§ To-do item:
Could you restate every entry word for word, leaving the pictures out?

Page images and extracted text
*****

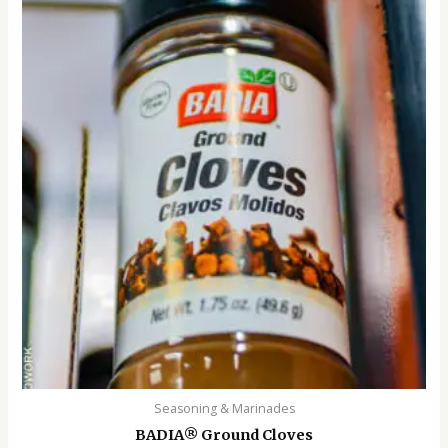
Seasoning & Marinades
BADIA®️ Ground Cloves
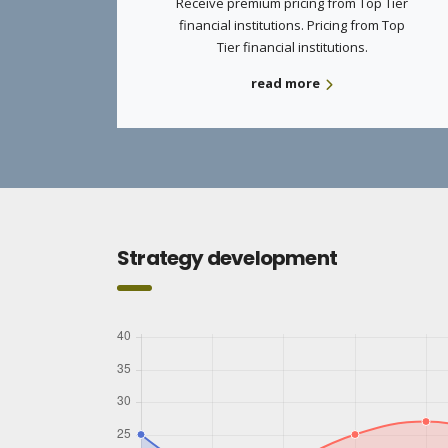
Receive premium pricing from Top Tier
financial institutions. Pricing from Top
Tier financial institutions.
read more
Strategy development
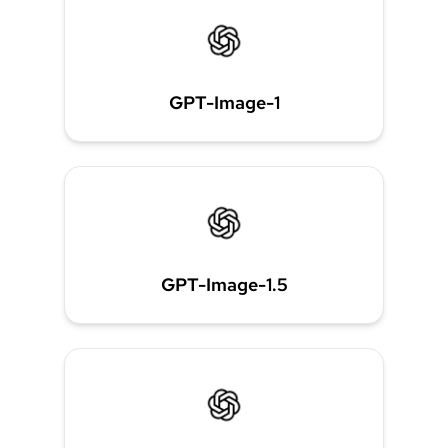
GPT-Image-1
GPT-Image-1.5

*****

§ Problem solution:
Seasoning & Marinades
BADIA®️ Ground Cloves
Receive premium pricing from Top Tier
financial institutions. Pricing from Top
Tier financial institutions.
read more
Strategy development
GPT-Image-1
GPT-Image-1.5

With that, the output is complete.